Now, before I go any further, allow me to clarify. The fat chick I cracked open wasn't a big human female (oh god, can you imagine how dark THAT would
have been?) The fat chick I cracked open was a Three Floyds' Big Behemoth Barleywine. I had heard about the Behemoth. She has a reputation for being bigger, fatter, and wetter than most you'll meet. I picked her up while on a short trip to Chicago with LGAT's good friend Mike "Gracious" Leikin (in case you're wondering, he's the real gracious type). Now if there is one thing I've learned about fat chicks, it's that the more you disregard them and pretend they aren't there, the more they try to impress you. So wanting her as wet as possible, I figured I'd throw this nasty girl in the closet for a couple of years, and see how she liked it.

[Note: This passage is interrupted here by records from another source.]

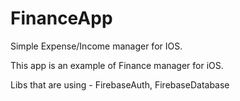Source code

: # FinanceApp
Simple Expense/Income manager for IOS.



This app is an example of Finance manager for iOS. 



Libs that are using - FirebaseAuth, FirebaseDatabase
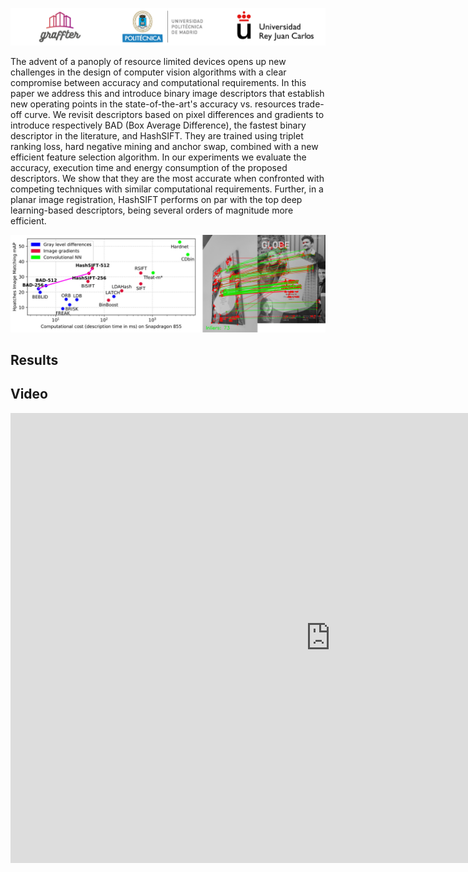 ![Graffter Banner](imgs/banner.jpg)

The advent of a panoply of resource limited devices opens up new challenges in the design of computer vision algorithms with a clear compromise between accuracy and computational requirements. In this paper we address this and introduce binary image descriptors that establish new operating points in the state-of-the-art's accuracy vs. resources trade-off curve.
We revisit descriptors based on pixel differences and gradients to introduce respectively BAD (Box Average Difference), the fastest binary descriptor in the literature, and HashSIFT.
They are trained using triplet ranking loss, hard negative mining and anchor swap, combined with a new efficient feature selection algorithm.
In our experiments we evaluate the accuracy, execution time and energy consumption of the proposed descriptors. We show that they are the most accurate when confronted with competing techniques with similar computational requirements. Further, in a planar image registration, HashSIFT  performs  on  par  with  the  top deep learning-based descriptors, being several orders of magnitude more efficient.



![Graffter header image](imgs/header.jpg)

## Results


## Video
<iframe width="1024" height="720" src="https://www.youtube.com/embed/3WxjxPjDGSQ" title="YouTube video player" frameborder="0" allow="accelerometer; autoplay; clipboard-write; encrypted-media; gyroscope; picture-in-picture" allowfullscreen></iframe>

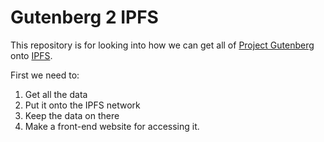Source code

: # Gutenberg 2 IPFS

This repository is for looking into how we can get all of [Project Gutenberg](http://www.gutenberg.org/wiki/Main_Page) onto [IPFS](http://ipfs.io/).

First we need to:

1. Get all the data
2. Put it onto the IPFS network
3. Keep the data on there
4. Make a front-end website for accessing it.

So put yourself in my shoes. I had just landed my dream job, my balls were hangin' like a king's, and I was thirsty as all heck, so this fatty was just the feast that a young alpha wolf like me needed.

But bad news, guys. I had let this fat ass sit for too long. I knew there was trouble when the wax seal around her neck was cracked. Looks like mother nature got to her first. Oxidized her - tore her the heck open. She tasted like a dusty cardboard box. Moral of the story? Don't let your fat chicks sit around. There is nothing worse in the world than a dusty old fat chick.

-Erich

Sunday, August 7, 2011

Campaign for 'real Ale

Marta and I went to Montreal recently. It’s a killer city. Good food (surprisingly good bagels), cool architecture, and nice people – which is weird, since they speak French. You sort of have to re-train your brain to not think of all francophones as assholes. We were loving it, and we had this we-could-really-live-here epiphany.* We started to look at McGill for grad school.

But then…


We went to this place Brutopia at a friend’s recommendation. We weren’t really having many beers for whatever reason, but I like to sample some local color when I’m in a new city. Brutopia, we could see from their walls, was voted Montreal’s best beer for several years running. So this was it.


It was fine. Perfectly mediocre. We had their Vanilla Cream Ale and their Chocolate Stout. The latter was pretty good, but even Brooklyn Brewery makes a better CS. The former was two shades away from vomit-worthy. We had a couple others, too – all perfectly, pleasantly, boringly, why am I here since this is nothing special fine.

And this was the best it got, apparently.** My ardor for the city serious cooled. Could I really live in a city without an awesome beer scene? Is it kind of sad that I don’t think I can?

*To be fair, we do that with practically every city we go to.

**We heard some good things about this three gods place though, so maybe not all hope is lost.